By Tim Watkins, SBCTA, Chief of Legislative and Public Affairs
The San Bernardino Associated Governments (SANBAG) has been a steady influence on the development of transportation improvements for decades. However, the commuters, residents and business owners of the High Desert may not realize that projects like the I-15/I-215 Devore Interchange, the La Mesa/Nisqualli and Ranchero Road interchanges, the Yucca Loma Corridor, and the Lenwood Road Grade Separation would not be possible without the efforts of this county-wide agency that serves as the Transportation Commission, the Transportation Authority, the Congestion Management Agency, the Service Authority for Freeway Emergencies, and a Council of Governments.
On January 1, 2017, this agency, responsible for the delivery of so many quality-of-life aspects for its residents, began operating under a new name: The San Bernardino County Transportation Authority or SBCTA.
Essentially, the legislative change to the agency is fairly simple in that functionally, it will still operate as it always has to meet its commitments to the voters of San Bernardino County. Senate Bill 1305 (Morrell) consolidated its previous four transportation entities into the San Bernardino County Transportation Authority, clarifying the distinction between the transportation-related efforts of the agency and its Council of Governments role. Simply put, the agency is a dual entity made up of the SBCTA and the San Bernardino Associated Governments, which now operates under the name San Bernardino Council of Governments (SBCOG).
The re-naming development process began with a county-wide survey gauging the community’s perceptions, recognition, and project knowledge as it relates to the San Bernardino Associated Governments and “SANBAG.” Research showed that only about one-third of the 800 registered voters who were surveyed were familiar with the agency.
However, when those voters were shown the transportation projects the agency was responsible for, favorability of the agency dramatically increased to 75% through connecting the dots to the improvements to the system. The insights gathered through the county-wide survey supported the need to successfully brand the SBCTA and rebrand the San Bernardino Associated Governments as the SBCOG, providing both entities the opportunity to build a recognizable and positive brand identity that will resonate with residents and workers in the county for years to come.
The next step in the process was an exploration of branding the SBCTA. The hope was to develop a singular name that would help to clearly identify the agency. Unfortunately, after the review of more than a dozen possible names and naming conventions, a natural-flowing option that accurately covered the role of the SBCTA did not present itself. As a result, the effort moved forward with branding the SBCTA acronym. Great detail went into the new brand concept, considering all aspects of our county (i.e. mountains, desert, lakes, valley, roads, etc.). The goal was to develop a brand that was fresh, modern, artistic, and innovative and evoked the feelings of development, movement, and evolution–all exceptional characteristics that the agency represents within San Bernardino County–and reflects the goals shared by those who live and work in the region.
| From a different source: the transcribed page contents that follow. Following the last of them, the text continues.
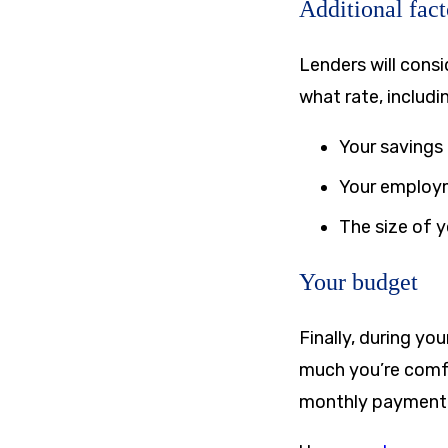
Additional fact
Lenders will cons
what rate, includi
Your savings
Your employ
The size of 
Your budget
Finally, during y
much you’re comfo
monthly payment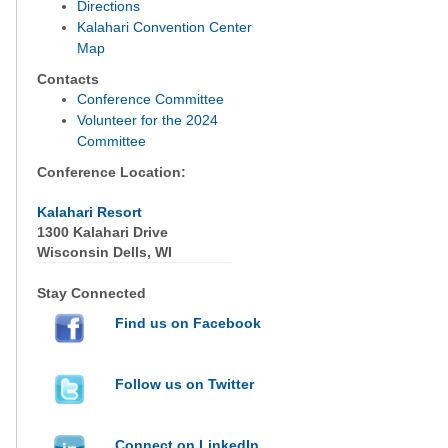
Directions
Kalahari Convention Center
Map
Contacts
Conference Committee
Volunteer for the 2024
Committee
Conference Location:
Kalahari Resort
1300 Kalahari Drive
Wisconsin Dells, WI
Stay Connected
Find us on Facebook
Follow us on Twitter
Connect on LinkedIn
Ultimately, three concepts were evaluated for how well they provided an opportunity for flexibility with color scheme, graphical design, and the ability to give a brand identity to other functions of our agency, all while committing to a consistent, recognizable logo. Considerations of integration with our sister agencies in the region (LA Metro, OCTA, and RCTC) and what that might look like on a partnership document were also strong factors to the final brand concept. The agency wanted something that would stand out from the other agencies but would not overwhelm. After a number of revisions and adjustments, a brand concept was presented to the SANBAG Board of Directors for final approval, which was granted on November 2, 2016.
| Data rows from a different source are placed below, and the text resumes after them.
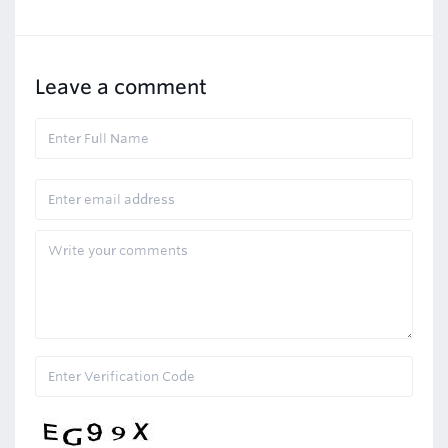
Leave a comment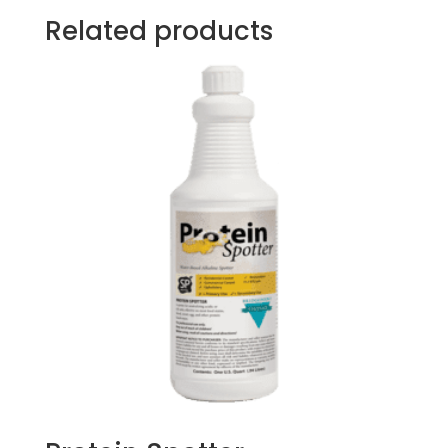
Related products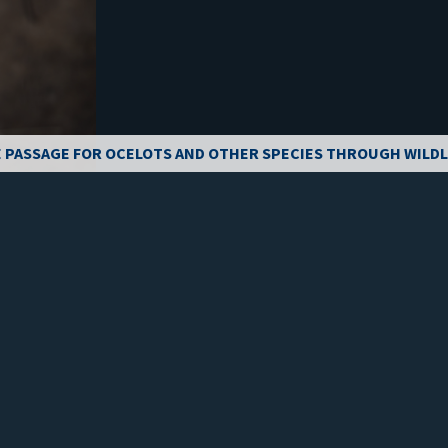
 PASSAGE FOR OCELOTS AND OTHER SPECIES THROUGH WILDL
Moving forward as the SBCTA, the agency remains committed to providing the quality-of-life improvements it has been dedicated to since its inception in 1973. Transportation improvements are a major part of the way our residents navigate the largest county in the United States. Expect that SBCTA will continue to play a role in how commuters and travelers effectively move to and through the region, making the High Desert a great place to live, work, and play.